In my previous position, we used NGXS for state management. It worked fine, but there was some boilerplate you had to do to work with it. Once you installed they library, you had to update a module file to include NGXS, then you had to create a actions.ts file and a state.ts that described how your state management system works. Then you trigger actions and query state from your components.

Getting started with signals was a lot simpler. I justed needed to import signals from the Angular core library and then I could start using them in my components.

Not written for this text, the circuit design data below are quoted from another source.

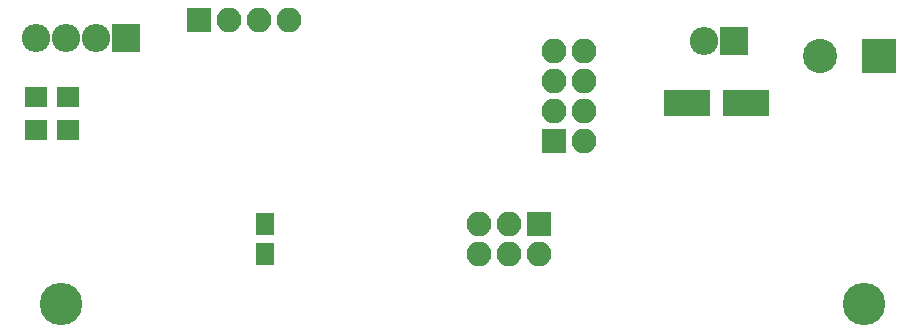
<source format=gbr>
G04 #@! TF.FileFunction,Soldermask,Bot*
%FSLAX46Y46*%
G04 Gerber Fmt 4.6, Leading zero omitted, Abs format (unit mm)*
G04 Created by KiCad (PCBNEW 4.0.6-e0-6349~53~ubuntu16.04.1) date Wed Jun 28 19:43:20 2017*
%MOMM*%
%LPD*%
G01*
G04 APERTURE LIST*
%ADD10C,0.100000*%
%ADD11R,2.100000X2.100000*%
%ADD12O,2.100000X2.100000*%
%ADD13O,2.398980X2.398980*%
%ADD14R,2.398980X2.398980*%
%ADD15R,1.650000X1.900000*%
%ADD16R,1.900000X1.700000*%
%ADD17R,3.900000X2.200000*%
%ADD18R,2.900000X2.900000*%
%ADD19C,2.900000*%
%ADD20C,3.600000*%
G04 APERTURE END LIST*
D10*
D11*
X98750000Y-81250000D03*
D12*
X98750000Y-78710000D03*
X98750000Y-76170000D03*
X98750000Y-73630000D03*
X101290000Y-81250000D03*
X101290000Y-78710000D03*
X101290000Y-76170000D03*
X101290000Y-73630000D03*
D13*
X111460000Y-72750000D03*
D14*
X114000000Y-72750000D03*
D15*
X74250000Y-90750000D03*
X74250000Y-88250000D03*
D11*
X97500000Y-88210000D03*
D12*
X97500000Y-90750000D03*
X94960000Y-88210000D03*
X94960000Y-90750000D03*
X92420000Y-88210000D03*
X92420000Y-90750000D03*
D11*
X68670000Y-71000000D03*
D12*
X71210000Y-71000000D03*
X73750000Y-71000000D03*
X76290000Y-71000000D03*
D16*
X57600000Y-80250000D03*
X54900000Y-80250000D03*
X57600000Y-77500000D03*
X54900000Y-77500000D03*
D17*
X110000000Y-78000000D03*
X115000000Y-78000000D03*
D18*
X126250000Y-74000000D03*
D19*
X121250000Y-74000000D03*
D13*
X54880000Y-72500000D03*
D14*
X62500000Y-72500000D03*
D13*
X59960000Y-72500000D03*
X57420000Y-72500000D03*
D20*
X57000000Y-95000000D03*
X125000000Y-95000000D03*
M02*

</source>
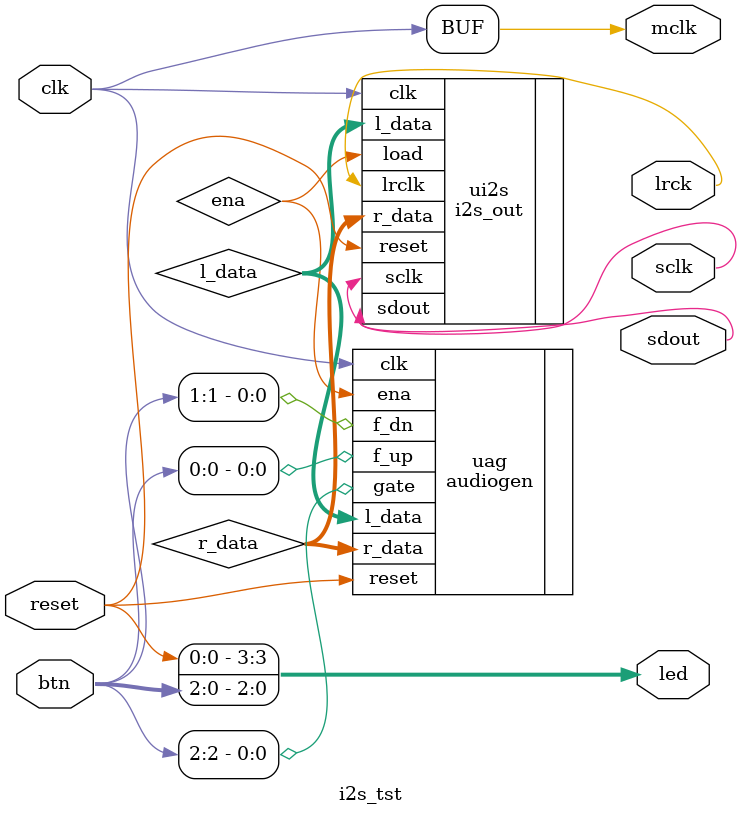
<source format=v>

module i2s_tst(clk, reset, btn, led, mclk, sclk, lrck, sdout);
	input clk;			// 16MHz system clock
	input reset;		// POR
	input [2:0] btn;	// User capsense buttons
	output [3:0] led;	// User LEDs
	output mclk;		// Master clock
	output sclk;		// Serial clock
	output lrck;		// Left/Right word clock
	output sdout;		// Audio data
	
	// Sample rate
	wire ena;
	
	// Audio Data Source
	wire signed [23:0] l_data, r_data;
	audiogen
		uag(.clk(clk), .reset(reset), .ena(ena),
			.f_up(btn[0]), .f_dn(btn[1]), .gate(btn[2]),
			.l_data(l_data), .r_data(r_data));
	
	// I2S serializer
	i2s_out
		ui2s(.clk(clk), .reset(reset),
			.l_data(l_data), .r_data(r_data),
			.sdout(sdout), .sclk(sclk), .lrclk(lrck),
			.load(ena));
	
	// Master I2S clock is just system clock
	assign mclk = clk;
	
	// Pass-thru buttons to LEDs
	assign led = {reset,btn};
endmodule

</source>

For my game project, I wanted to add both front end state management and backend saving of data to a portion of my app I call the Basic Combat Test Page. This page contains a 2 dimensional grid that all the possible positions a character could occupy. For example, there could be a 10 x 10 grid of squares and the player character is in position (0, 0) (top left corner of the grid by the convention I chose).

I started by just hard coding the character's position into the front end code. Then I added the functionality to select a character, tell it to move to a new square, and update the database. Once that was done, I was able to replace my hard coded values with stateful values using Signals. It was pretty easy to replace and I did not have to do any major refactoring to get signals to work.

I ended up declaring these as my signals for the page:

  public currentBattle = signal<Battle | null>(null)
  public battleLoaded = computed(() => this.currentBattle() !== null)

  public characters = signal<Character[]>([]);
  public characterPosition = computed<{xPosition: number, yPosition: number} | null>(() => {
    const character = this.characters().find(pc => pc.name === "Test Character");
    if (character === undefined) {
      return null;
    }
    return {xPosition: character.xPosition, yPosition: character.yPosition}
  });
  public enemy = computed<Character | null>(() => {
    const character = this.characters().find(pc => pc.name === "Test Enemy");
    if (character === undefined) {
      return null;
    }
    return character;
  });
  public enemyPosition = computed<{xPosition: number, yPosition: number} | null>(() => {
    const character = this.enemy();
    if (character !== null) {
      return {xPosition: character?.xPosition, yPosition: character?.yPosition}
    }
    return null;
  });


  public selectedPosition = signal<{xPosition: number, yPosition: number} | null>(null);
  public characterIsSelected = computed(() => {
    this.selectedPosition()?.xPosition === this.characterPosition()?.xPosition &&
      this.selectedPosition()?.yPosition === this.characterPosition()?.yPosition
  });

  public selectionState = signal<SelectionStates>(SelectionStates.NothingSelected);

  public mapMatrix = computed<MapCell[][]>(() => {
    const selectedXPosition = this.selectedPosition()?.xPosition;
    const selectedYPosition = this.selectedPosition()?.yPosition;
    const characterXPosition = this.characterPosition()?.xPosition;
    const characterYPosition = this.characterPosition()?.xPosition;
    let mapMatrix = new Array(this.map.length);
    for(let i =0; i < this.map.length; i++ ) {
      mapMatrix[i] = new Array(this.map.width);
      for(let j = 0; j < this.map.width; j++) {
        mapMatrix[i][j] = {token: null, image: null, borderClass: null}
        if(selectedXPosition === i && selectedYPosition === j) {
          mapMatrix[i][j].borderClass = 'green-border';
        }
        if(selectedXPosition === characterXPosition && selectedYPosition === characterYPosition && 
          selectedXPosition === i && selectedYPosition === j) {
          mapMatrix[i][j].borderClass = 'red-border';
        }
      }
    }
    this.characters().forEach(character => {  
      mapMatrix[character.xPosition][character.yPosition].image = character.image;
    })
    return mapMatrix;
  }); 

So that is about 50 lines of code (in about a 240 line ts file). The Basic Combat Test Page was always meant as a temporary artifact for me to get this functionality working, so I am not worried about the long term maintainability of how I wrote this. However, if this was something that I had to maintain for a year or something that I had to work on with other people I would probably feel differently. Maybe I would use some of the patterns in NGXS like having separate files for state and actions.

For now I will keep using signals and see where that takes me.